Buckells, played by Nigel Boyle — last seen portraying another nasty copper in BBC1 drama Small Axe — is lazy, slovenly and out for an easy life.

So he’s the perfect target for gangsters to exploit as a potential insider.

The character, who has been in and out of the drama since series one, could also fix events to ensure Davidson looks guilty while all the time he is the real villain — possibly even H?

8. Is this the same organised crime group that we have seen operating previously?

The suspect taken in for questioning was Terry Boyle, the lad with learning difficulties who the criminals were exploiting in the previous series.

They used him as a lookout and the guardian of a freezer used for storing bodies — which now seems to have been moved from his flat.

Terry is clearly being set up to suggest he is Vella’s killer, but the nature of the DNA evidence in his flat makes it obvious he is being framed.

The big question is who the gang leader is, since undercover cop John Corbett was killed and his No2, Lisa Maxwell, went into a witness protec-tion programme.

Essentially, is there a new kingpin at work?

9. What the heck is a CHIS, and what does it do?

Within seconds of last night’s episode starting, writer Jed Mercurio’s script spouted a flurry of his famous acronyms.

And one of the first was CHIS, which stands for Covert Human Intelligence Sources.

These are informants who prevent the worst types of crimes — terrorism, drug dealing, gun crime and child sexual exploitation.

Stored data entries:

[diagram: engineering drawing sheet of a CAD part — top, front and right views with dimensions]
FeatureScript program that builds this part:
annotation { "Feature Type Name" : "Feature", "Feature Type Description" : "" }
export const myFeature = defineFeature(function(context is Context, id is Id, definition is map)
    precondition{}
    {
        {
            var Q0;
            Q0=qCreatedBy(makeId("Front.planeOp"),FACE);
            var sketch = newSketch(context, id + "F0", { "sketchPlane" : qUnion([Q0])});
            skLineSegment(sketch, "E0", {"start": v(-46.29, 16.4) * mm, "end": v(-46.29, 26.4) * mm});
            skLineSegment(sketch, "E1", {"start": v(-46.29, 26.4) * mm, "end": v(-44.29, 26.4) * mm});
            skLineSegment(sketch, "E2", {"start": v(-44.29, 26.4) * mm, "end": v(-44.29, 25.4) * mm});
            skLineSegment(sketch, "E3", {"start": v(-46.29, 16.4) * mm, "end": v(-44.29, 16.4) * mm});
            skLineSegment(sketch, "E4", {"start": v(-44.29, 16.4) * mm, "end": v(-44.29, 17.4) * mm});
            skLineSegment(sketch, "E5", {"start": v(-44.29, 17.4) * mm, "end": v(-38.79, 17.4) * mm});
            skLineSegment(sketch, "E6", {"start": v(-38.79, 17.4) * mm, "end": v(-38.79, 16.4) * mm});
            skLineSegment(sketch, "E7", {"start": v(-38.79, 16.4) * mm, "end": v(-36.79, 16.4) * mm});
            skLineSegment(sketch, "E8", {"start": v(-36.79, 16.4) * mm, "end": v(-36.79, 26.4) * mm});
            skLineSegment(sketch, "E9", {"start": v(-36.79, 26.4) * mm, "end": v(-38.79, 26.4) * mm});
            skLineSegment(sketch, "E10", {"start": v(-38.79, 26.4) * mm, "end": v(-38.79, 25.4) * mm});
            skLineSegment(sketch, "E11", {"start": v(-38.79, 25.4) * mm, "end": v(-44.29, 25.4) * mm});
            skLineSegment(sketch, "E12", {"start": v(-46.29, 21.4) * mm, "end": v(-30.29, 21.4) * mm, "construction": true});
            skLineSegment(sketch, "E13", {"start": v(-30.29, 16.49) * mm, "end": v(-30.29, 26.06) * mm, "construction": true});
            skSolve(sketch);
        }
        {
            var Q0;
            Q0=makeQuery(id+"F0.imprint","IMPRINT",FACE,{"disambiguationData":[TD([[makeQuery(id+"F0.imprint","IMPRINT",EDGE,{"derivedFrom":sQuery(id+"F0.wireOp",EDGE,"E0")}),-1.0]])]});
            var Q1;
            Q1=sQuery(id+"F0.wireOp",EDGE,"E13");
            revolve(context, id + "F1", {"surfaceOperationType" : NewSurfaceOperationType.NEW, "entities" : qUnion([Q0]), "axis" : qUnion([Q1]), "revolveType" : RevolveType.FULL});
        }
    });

• Work to complete
Repeat the portion of the article about the police drama between "And one of the" and "child sexual exploitation.", inclusive. These records come from a separate source.

• Result of this exercise
And one of the first was CHIS, which stands for Covert Human Intelligence Sources.

These are informants who prevent the worst types of crimes — terrorism, drug dealing, gun crime and child sexual exploitation.